Dans les poursuites à Montmartre on voit que c’est effectivement toi qui conduis.
AVA BAYA : Oui, et j'étais heureuse, parce que je pense que ça apporte toujours un "plus" de voir l’acteur en situation dans ces scènes d’action ou de cascades. Le spectateur est davantage impliqué. Mais pour le jeu, c’est compliqué. Dans ces scènes, tu es concentré non pas sur ton personnage, mais sur la technique et la cascade. Dans les séquences à Montmartre, j'étais très concentrée sur la sécurité et, tout à coup, il fallait switcher pour jouer. C’est intéressant d’un point de vue psy : quand tu dois passer à l'émotion, tu es obligée de quitter une sorte de carapace émotionnelle.

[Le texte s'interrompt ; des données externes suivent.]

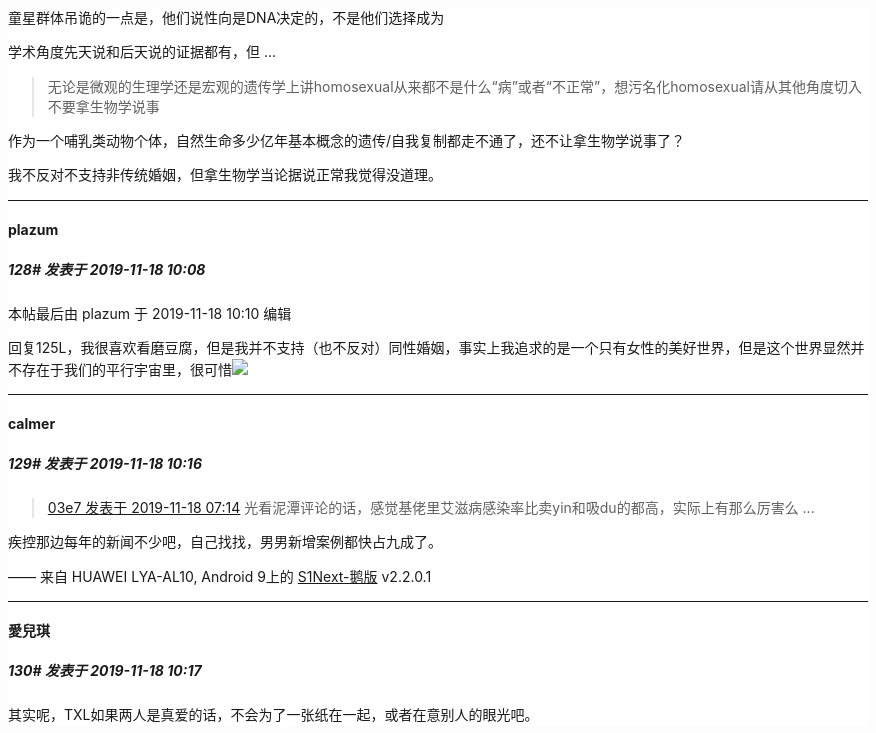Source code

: 童星群体吊诡的一点是，他们说性向是DNA决定的，不是他们选择成为

学术角度先天说和后天说的证据都有，但 ...</blockquote><blockquote>无论是微观的生理学还是宏观的遗传学上讲homosexual从来都不是什么“病”或者“不正常”，想污名化homosexual请从其他角度切入不要拿生物学说事</blockquote>

作为一个哺乳类动物个体，自然生命多少亿年基本概念的遗传/自我复制都走不通了，还不让拿生物学说事了？

我不反对不支持非传统婚姻，但拿生物学当论据说正常我觉得没道理。







-----

####  plazum  
##### 128#       发表于 2019-11-18 10:08



 本帖最后由 plazum 于 2019-11-18 10:10 编辑 

回复125L，我很喜欢看磨豆腐，但是我并不支持（也不反对）同性婚姻，事实上我追求的是一个只有女性的美好世界，但是这个世界显然并不存在于我们的平行宇宙里，很可惜<img src="https://static.saraba1st.com/image/smiley/face2017/075.png" referrerpolicy="no-referrer">







-----

####  calmer  
##### 129#       发表于 2019-11-18 10:16



<blockquote><a href="httphttps://bbs.saraba1st.com/2b/forum.php?mod=redirect&amp;goto=findpost&amp;pid=45543095&amp;ptid=1866322" target="_blank">03e7 发表于 2019-11-18 07:14</a>
光看泥潭评论的话，感觉基佬里艾滋病感染率比卖yin和吸du的都高，实际上有那么厉害么 ...</blockquote>
疾控那边每年的新闻不少吧，自己找找，男男新增案例都快占九成了。

—— 来自 HUAWEI LYA-AL10, Android 9上的 [S1Next-鹅版](https://github.com/ykrank/S1-Next/releases) v2.2.0.1







-----

####  愛兒琪  
##### 130#       发表于 2019-11-18 10:17




其实呢，TXL如果两人是真爱的话，不会为了一张纸在一起，或者在意别人的眼光吧。






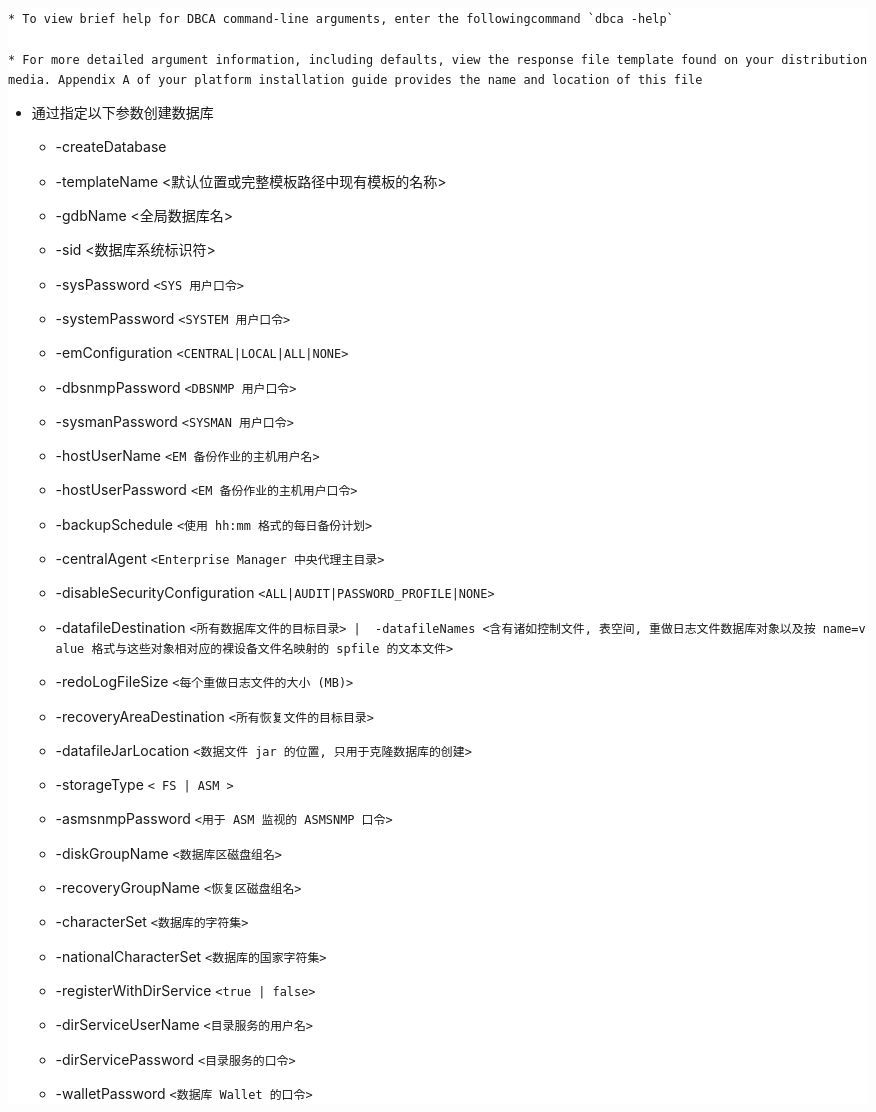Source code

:     * To view brief help for DBCA command-line arguments, enter the followingcommand `dbca -help`

    * For more detailed argument information, including defaults, view the response file template found on your distribution media. Appendix A of your platform installation guide provides the name and location of this file

* 通过指定以下参数创建数据库

    * -createDatabase

    * -templateName <默认位置或完整模板路径中现有模板的名称>

    * -gdbName <全局数据库名>

    * -sid <数据库系统标识符>

    * -sysPassword `<SYS 用户口令>`

    * -systemPassword `<SYSTEM 用户口令>`

    * -emConfiguration `<CENTRAL|LOCAL|ALL|NONE>`

    * -dbsnmpPassword `<DBSNMP 用户口令>`

    * -sysmanPassword `<SYSMAN 用户口令>`

    * -hostUserName `<EM 备份作业的主机用户名>`

    * -hostUserPassword `<EM 备份作业的主机用户口令>`

    * -backupSchedule `<使用 hh:mm 格式的每日备份计划>`

    * -centralAgent `<Enterprise Manager 中央代理主目录>`

    * -disableSecurityConfiguration `<ALL|AUDIT|PASSWORD_PROFILE|NONE>`

    * -datafileDestination `<所有数据库文件的目标目录> |  -datafileNames <含有诸如控制文件, 表空间, 重做日志文件数据库对象以及按 name=value 格式与这些对象相对应的裸设备文件名映射的 spfile 的文本文件>`

    * -redoLogFileSize `<每个重做日志文件的大小 (MB)>`

    * -recoveryAreaDestination `<所有恢复文件的目标目录>`

    * -datafileJarLocation `<数据文件 jar 的位置, 只用于克隆数据库的创建>`

    * -storageType `< FS | ASM >`

    * -asmsnmpPassword  `<用于 ASM 监视的 ASMSNMP 口令>`

    * -diskGroupName  `<数据库区磁盘组名>`

    * -recoveryGroupName  `<恢复区磁盘组名>`

    * -characterSet `<数据库的字符集>`

    * -nationalCharacterSet  `<数据库的国家字符集>`

    * -registerWithDirService `<true | false>`

    * -dirServiceUserName   `<目录服务的用户名>`

    * -dirServicePassword  `<目录服务的口令>`

    * -walletPassword   `<数据库 Wallet 的口令>`
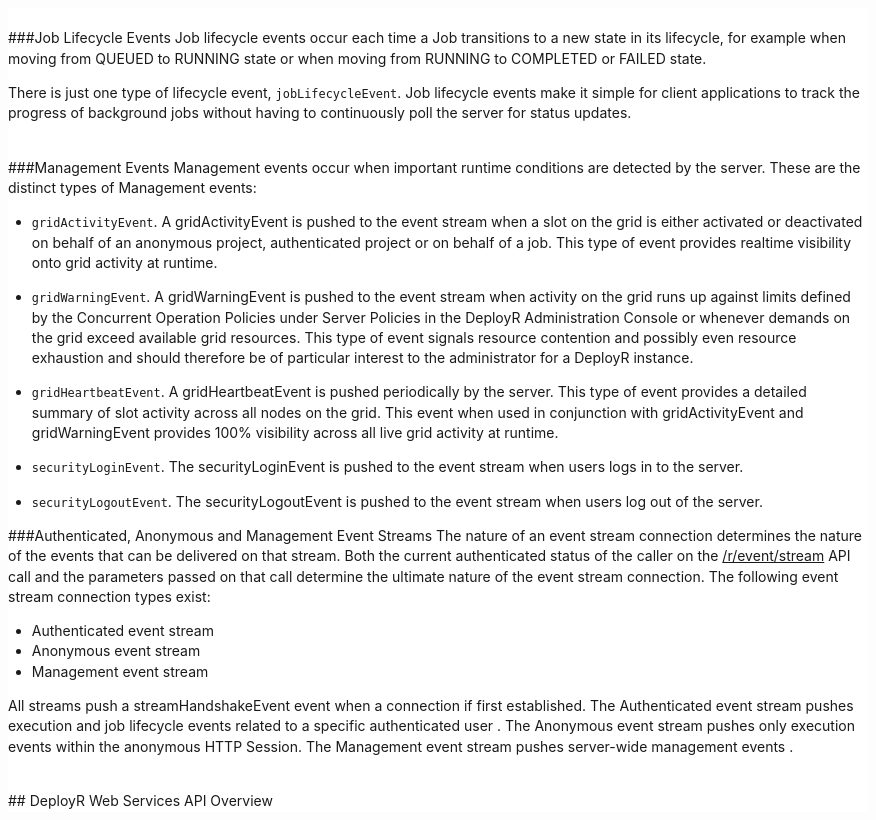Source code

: <br />
###Job Lifecycle Events
Job lifecycle events occur each time a Job transitions to a new state in its lifecycle, for example when moving from QUEUED to RUNNING state or when moving from RUNNING to COMPLETED or FAILED state. 

There is just one type of lifecycle event, `jobLifecycleEvent`. Job lifecycle events make it simple for client applications to track the progress of background jobs without having to continuously poll the server for status updates.

<br />
###Management Events
Management events occur when important runtime conditions are detected by the server. These are the distinct types of Management events:

+ `gridActivityEvent`. A gridActivityEvent is pushed to the event stream when a slot on the grid is either activated or deactivated on behalf of an anonymous project, authenticated project or on behalf of a job. This type of event provides realtime visibility onto grid activity at runtime.

+ `gridWarningEvent`. A gridWarningEvent is pushed to the event stream when activity on the grid runs up against limits defined by the Concurrent Operation Policies under Server Policies in the DeployR Administration Console or whenever demands on the grid exceed available grid resources. This type of event signals resource contention and possibly even resource exhaustion and should therefore be of particular interest to the administrator for a DeployR instance.

+ `gridHeartbeatEvent`. A gridHeartbeatEvent is pushed periodically by the server. This type of event provides a detailed summary of slot activity across all nodes on the grid. This event when used in conjunction with gridActivityEvent and gridWarningEvent provides 100% visibility across all live grid activity at runtime.

+ `securityLoginEvent`. The securityLoginEvent is pushed to the event stream when users  logs in to the server.

+ `securityLogoutEvent`. The securityLogoutEvent is pushed to the event stream when users log out of the server.

###Authenticated, Anonymous and Management Event Streams
The nature of an event stream connection determines the nature of the events that can be delivered on that stream. Both the current authenticated status of the caller on the [/r/event/stream](https://microsoft.github.io/deployr-api-docs/8.0.5/#r-event-stream) API call and the parameters passed on that call determine the ultimate nature of the event stream connection. The following event stream connection types exist:

+ Authenticated event stream
+ Anonymous event stream
+ Management event stream

All streams push a streamHandshakeEvent event when a connection if first established. The Authenticated event stream pushes execution and job lifecycle events related to a specific authenticated user . The Anonymous event stream pushes only execution events within the anonymous HTTP Session. The Management event stream pushes server-wide management events .

<br />
<a name="architecture"></a>
## DeployR Web Services API Overview

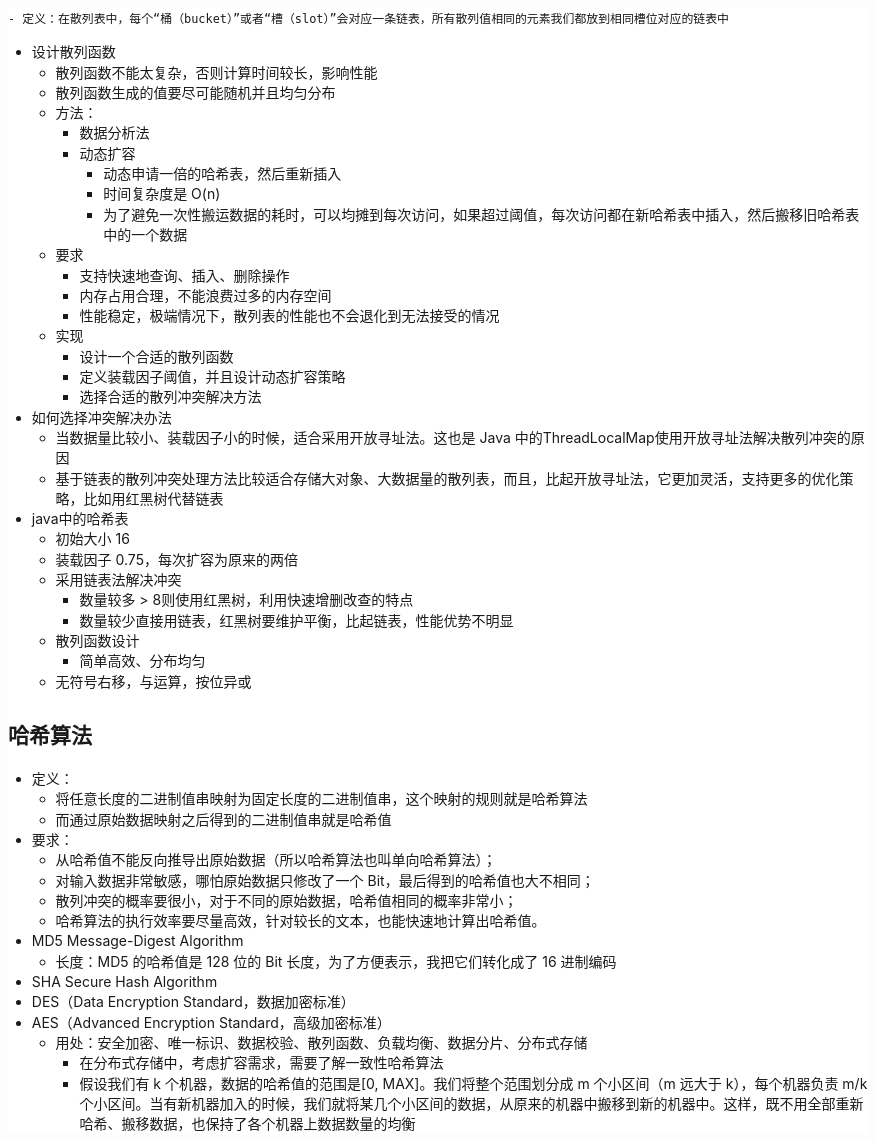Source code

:     - 定义：在散列表中，每个“桶（bucket）”或者“槽（slot）”会对应一条链表，所有散列值相同的元素我们都放到相同槽位对应的链表中
- 设计散列函数
  - 散列函数不能太复杂，否则计算时间较长，影响性能
  - 散列函数生成的值要尽可能随机并且均匀分布
  - 方法：
    - 数据分析法
    - 动态扩容
      - 动态申请一倍的哈希表，然后重新插入
      - 时间复杂度是 O(n)
      - 为了避免一次性搬运数据的耗时，可以均摊到每次访问，如果超过阈值，每次访问都在新哈希表中插入，然后搬移旧哈希表中的一个数据
  - 要求
    - 支持快速地查询、插入、删除操作
    - 内存占用合理，不能浪费过多的内存空间
    - 性能稳定，极端情况下，散列表的性能也不会退化到无法接受的情况
  - 实现
    - 设计一个合适的散列函数
    - 定义装载因子阈值，并且设计动态扩容策略
    - 选择合适的散列冲突解决方法
- 如何选择冲突解决办法
  - 当数据量比较小、装载因子小的时候，适合采用开放寻址法。这也是 Java 中的ThreadLocalMap使用开放寻址法解决散列冲突的原因
  - 基于链表的散列冲突处理方法比较适合存储大对象、大数据量的散列表，而且，比起开放寻址法，它更加灵活，支持更多的优化策略，比如用红黑树代替链表
- java中的哈希表
  - 初始大小 16
  - 装载因子 0.75，每次扩容为原来的两倍
  - 采用链表法解决冲突
    - 数量较多 \> 8则使用红黑树，利用快速增删改查的特点
    - 数量较少直接用链表，红黑树要维护平衡，比起链表，性能优势不明显
  - 散列函数设计
    - 简单高效、分布均匀
  - 无符号右移，与运算，按位异或

## 哈希算法

- 定义：
  - 将任意长度的二进制值串映射为固定长度的二进制值串，这个映射的规则就是哈希算法
  - 而通过原始数据映射之后得到的二进制值串就是哈希值
- 要求：
  - 从哈希值不能反向推导出原始数据（所以哈希算法也叫单向哈希算法）；
  - 对输入数据非常敏感，哪怕原始数据只修改了一个 Bit，最后得到的哈希值也大不相同；
  - 散列冲突的概率要很小，对于不同的原始数据，哈希值相同的概率非常小；
  - 哈希算法的执行效率要尽量高效，针对较长的文本，也能快速地计算出哈希值。
- MD5 Message-Digest Algorithm
  - 长度：MD5 的哈希值是 128 位的 Bit 长度，为了方便表示，我把它们转化成了 16 进制编码
- SHA Secure Hash Algorithm
- DES（Data Encryption Standard，数据加密标准）
- AES（Advanced Encryption Standard，高级加密标准）
  - 用处：安全加密、唯一标识、数据校验、散列函数、负载均衡、数据分片、分布式存储
    - 在分布式存储中，考虑扩容需求，需要了解一致性哈希算法
    - 假设我们有 k 个机器，数据的哈希值的范围是[0, MAX]。我们将整个范围划分成 m 个小区间（m 远大于 k），每个机器负责 m/k 个小区间。当有新机器加入的时候，我们就将某几个小区间的数据，从原来的机器中搬移到新的机器中。这样，既不用全部重新哈希、搬移数据，也保持了各个机器上数据数量的均衡
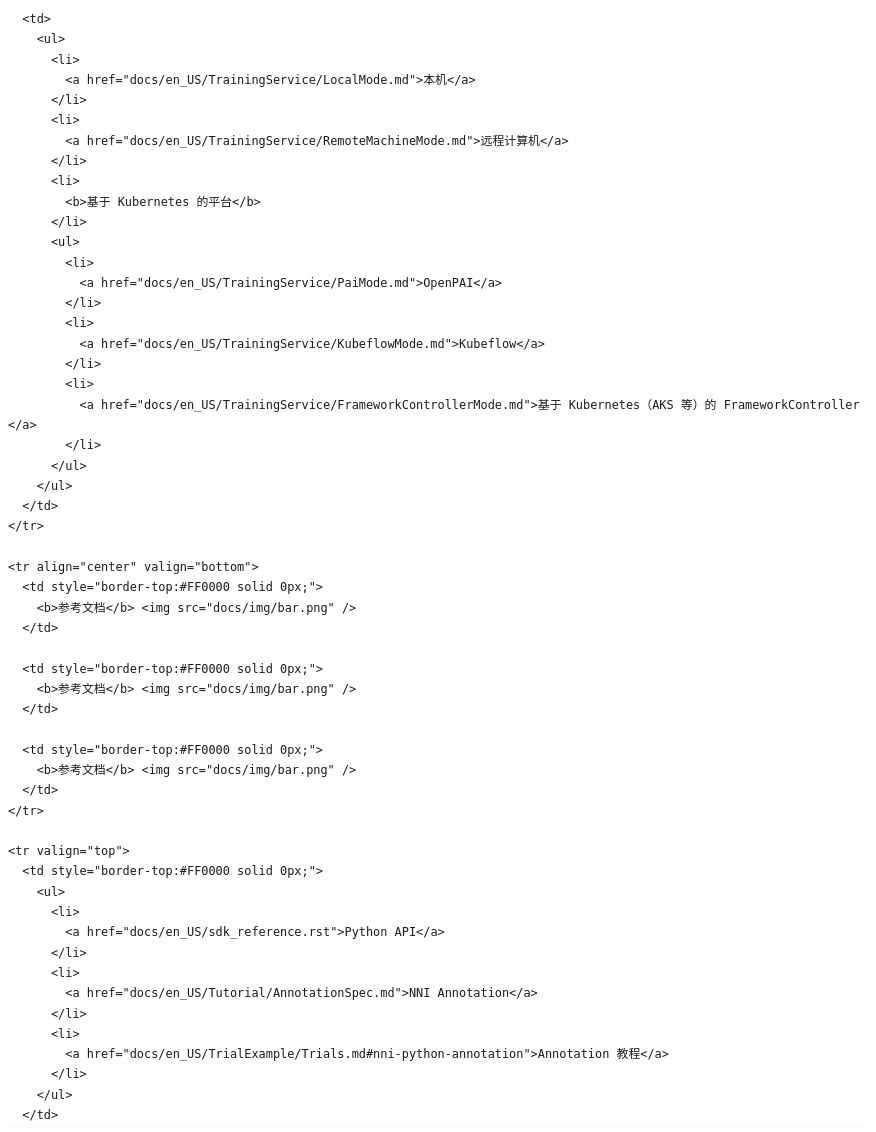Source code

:       <td>
        <ul>
          <li>
            <a href="docs/en_US/TrainingService/LocalMode.md">本机</a>
          </li>
          <li>
            <a href="docs/en_US/TrainingService/RemoteMachineMode.md">远程计算机</a>
          </li>
          <li>
            <b>基于 Kubernetes 的平台</b>
          </li>
          <ul>
            <li>
              <a href="docs/en_US/TrainingService/PaiMode.md">OpenPAI</a>
            </li>
            <li>
              <a href="docs/en_US/TrainingService/KubeflowMode.md">Kubeflow</a>
            </li>
            <li>
              <a href="docs/en_US/TrainingService/FrameworkControllerMode.md">基于 Kubernetes（AKS 等）的 FrameworkController</a>
            </li>
          </ul>
        </ul>
      </td>
    </tr>
    
    <tr align="center" valign="bottom">
      <td style="border-top:#FF0000 solid 0px;">
        <b>参考文档</b> <img src="docs/img/bar.png" />
      </td>
      
      <td style="border-top:#FF0000 solid 0px;">
        <b>参考文档</b> <img src="docs/img/bar.png" />
      </td>
      
      <td style="border-top:#FF0000 solid 0px;">
        <b>参考文档</b> <img src="docs/img/bar.png" />
      </td>
    </tr>
    
    <tr valign="top">
      <td style="border-top:#FF0000 solid 0px;">
        <ul>
          <li>
            <a href="docs/en_US/sdk_reference.rst">Python API</a>
          </li>
          <li>
            <a href="docs/en_US/Tutorial/AnnotationSpec.md">NNI Annotation</a>
          </li>
          <li>
            <a href="docs/en_US/TrialExample/Trials.md#nni-python-annotation">Annotation 教程</a>
          </li>
        </ul>
      </td>
      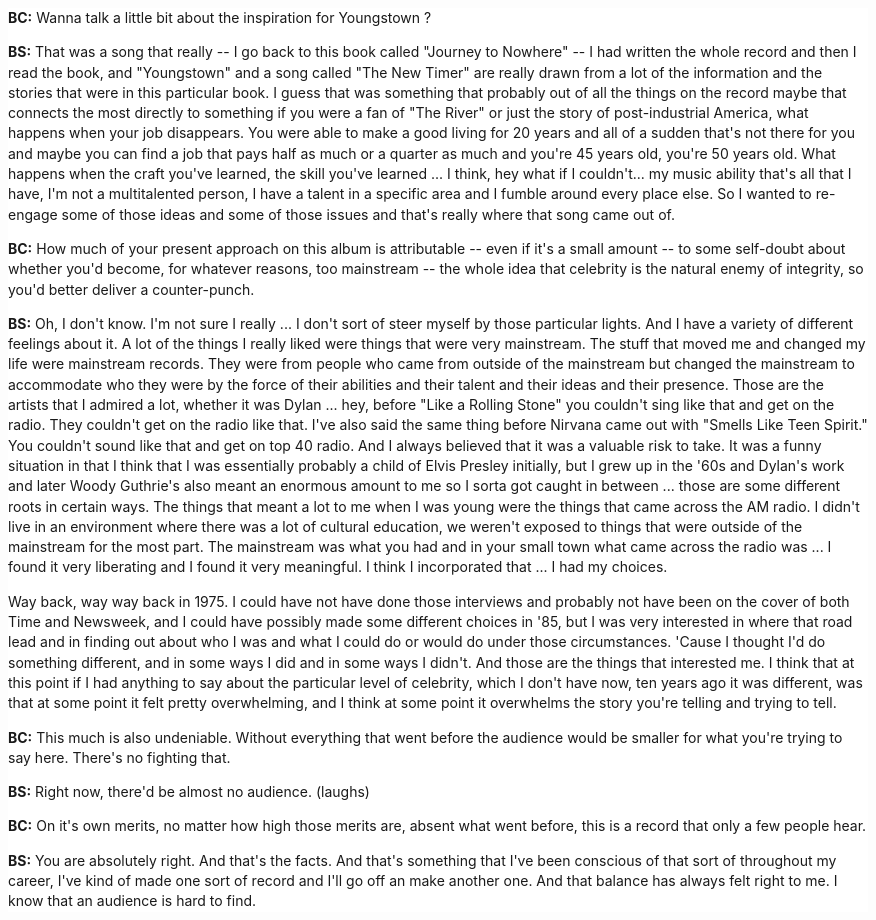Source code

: **BC:** Wanna talk a little bit about the inspiration for Youngstown ?

**BS:** That was a song that really -- I go back to this book called "Journey to Nowhere" -- I had written the whole record and then I read the book, and "Youngstown" and a song called "The New Timer" are really drawn from a lot of the information and the stories that were in this particular book. I guess that was something that probably out of all the things on the record maybe that connects the most directly to something if you were a fan of "The River" or just the story of post-industrial America, what happens when your job disappears. You were able to make a good living for 20 years and all of a sudden that's not there for you and maybe you can find a job that pays half as much or a quarter as much and you're 45 years old, you're 50 years old. What happens when the craft you've learned, the skill you've learned ... I think, hey what if I couldn't... my music ability that's all that I have, I'm not a multitalented person, I have a talent in a specific area and I fumble around every place else. So I wanted to re-engage some of those ideas and some of those issues and that's really where that song came out of.

**BC:** How much of your present approach on this album is attributable -- even if it's a small amount -- to some self-doubt about whether you'd become, for whatever reasons, too mainstream -- the whole idea that celebrity is the natural enemy of integrity, so you'd better deliver a counter-punch.

**BS:** Oh, I don't know. I'm not sure I really ... I don't sort of steer myself by those particular lights. And I have a variety of different feelings about it. A lot of the things I really liked were things that were very mainstream. The stuff that moved me and changed my life were mainstream records. They were from people who came from outside of the mainstream but changed the mainstream to accommodate who they were by the force of their abilities and their talent and their ideas and their presence. Those are the artists that I admired a lot, whether it was Dylan ... hey, before "Like a Rolling Stone" you couldn't sing like that and get on the radio. They couldn't get on the radio like that. I've also said the same thing before Nirvana came out with "Smells Like Teen Spirit." You couldn't sound like that and get on top 40 radio. And I always believed that it was a valuable risk to take. It was a funny situation in that I think that I was essentially probably a child of Elvis Presley initially, but I grew up in the '60s and Dylan's work and later Woody Guthrie's also meant an enormous amount to me so I sorta got caught in between ... those are some different roots in certain ways. The things that meant a lot to me when I was young were the things that came across the AM radio. I didn't live in an environment where there was a lot of cultural education, we weren't exposed to things that were outside of the mainstream for the most part. The mainstream was what you had and in your small town what came across the radio was ... I found it very liberating and I found it very meaningful. I think I incorporated that ... I had my choices.

Way back, way way back in 1975. I could have not have done those interviews and probably not have been on the cover of both Time and Newsweek, and I could have possibly made some different choices in '85, but I was very interested in where that road lead and in finding out about who I was and what I could do or would do under those circumstances. 'Cause I thought I'd do something different, and in some ways I did and in some ways I didn't. And those are the things that interested me. I think that at this point if I had anything to say about the particular level of celebrity, which I don't have now, ten years ago it was different, was that at some point it felt pretty overwhelming, and I think at some point it overwhelms the story you're telling and trying to tell.

**BC:** This much is also undeniable. Without everything that went before the audience would be smaller for what you're trying to say here. There's no fighting that.

**BS:** Right now, there'd be almost no audience. (laughs)

**BC:** On it's own merits, no matter how high those merits are, absent what went before, this is a record that only a few people hear.

**BS:** You are absolutely right. And that's the facts. And that's something that I've been conscious of that sort of throughout my career, I've kind of made one sort of record and I'll go off an make another one. And that balance has always felt right to me. I know that an audience is hard to find.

C'est d'autant plus intéressant, que cette idée de la carapace définit aussi ton personnage. Soelie verrouille tout, ne laisse rien sortir. Comment est-ce que tu a construit ce rôle ?
AVA BAYA : L'acteur participe toujours à l'élaboration de son personnage, parce que ce qu'on reçoit, c'est une feuille blanche qu'on doit remplir de complexités et de vécus. Quand j’ai commencé à réfléchir à Soelie, je me suis dit que c'était quelqu'un qui avait subi un trauma. Elle avait été traumatisée par la mort de sa mère et par un accident de moto. C’est une fille qui ne peut plus conduire alors que c'est sa passion. Plutôt que de se morfondre, elle a décidé de se mettre en retrait, de laisser briller son frère. C'est beau cette discrétion. Et j'avais envie qu'on lise ça sur son visage, dans son attitude : sa force, son sacrifice, ses choix. Quand on la regarde, on la respecte parce qu'on connaît son palmarès. Elle n'a rien à prouver.
C'est aussi une femme qui baigne dans un environnement très masculin.
AVA BAYA : Et qui prend tous les risques pour défendre sa famille. Elle assume ses responsabilités et elle y va. Et elle compose avec sa peur. Ce n'est pas quelqu'un qui n'a pas peur, au contraire. Elle a peur. Comme moi. Dans la vie, j'ai peur, j'ai des doutes, je suis fragile sur plein de choses. Et pour moi, la moto c'est ça. Apprendre à dompter ses craintes.
Tu as cherché des inspirations particulières pour ce personnage ?
AVA BAYA : Olivier Schneider nous parlait beaucoup de Braquages à l’italienne, mais moi je me suis surtout inspirée de Frances McDormand dans Three Billboards. Cette carapace qui tombe, cette détermination, cette force... ça m'a beaucoup marqué et j'ai essayé, à mon niveau, de retrouver ça.